The emotional opposition to amnesty is graphically shown by one of his Facebook posts. When he asked his readers if GOP supporters would stay home in future elections if their GOP legislators endorse the amnesty, Lynch said, “I had 26,000 people answer in 24 hours.”

Only 75 people promised future support for the GOP legislators, and “the rest of the people said ‘I will not vote for that person, and I will stay home,’” said Lynch.

GOP leaders won’t be able to pick up enough pro-immigration voters to compensate for loss of voters who want reduced immigration, Lynch said.

“For every person they think they can pick up from the pro-amnesty crowd, they’ll lose 10 of their own,” he said. “They’ll get annihilated if they support this at any level.”

Lynch argues that the GOP hasn’t produced a leader who can speak for Americans on immigration.

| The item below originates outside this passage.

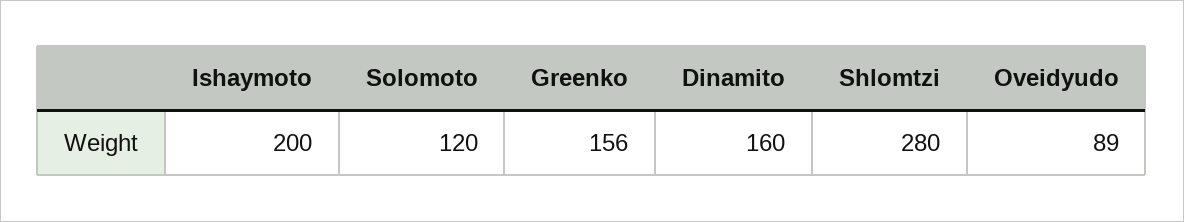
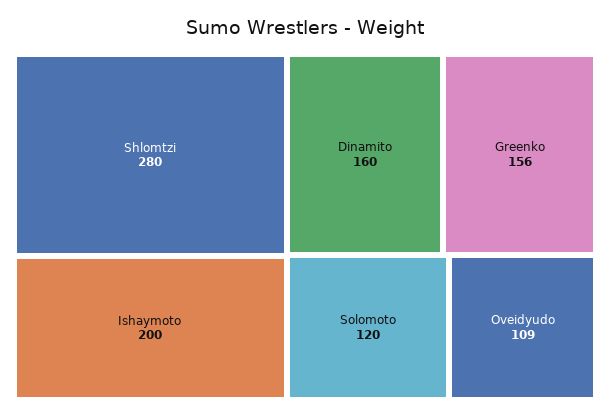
Oveidyudo: 89 -> 109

Principled leaders, such as Sen. Jeff Sessions, “just don’t grab the camera,” Lynch said. “They don’t have the swagger and personality to capture the camera, they’re not not a big enough voice,” to break through the established media refusal to recognize the costs of immigration.

But, according to Lynch, Obama has his eyes fixed on the prize of fundamentally changing America’s people. “His legacy is immigration… he’s brilliant, in the sense that he’s cunning, has every one looking to [fight over Obamacare on] the left, and he’s running down the center of the field,” Lynch said.

If the Senate’s immigration bill becomes law, said Lynch, “it will devastate American workers, it will create a one-party system.”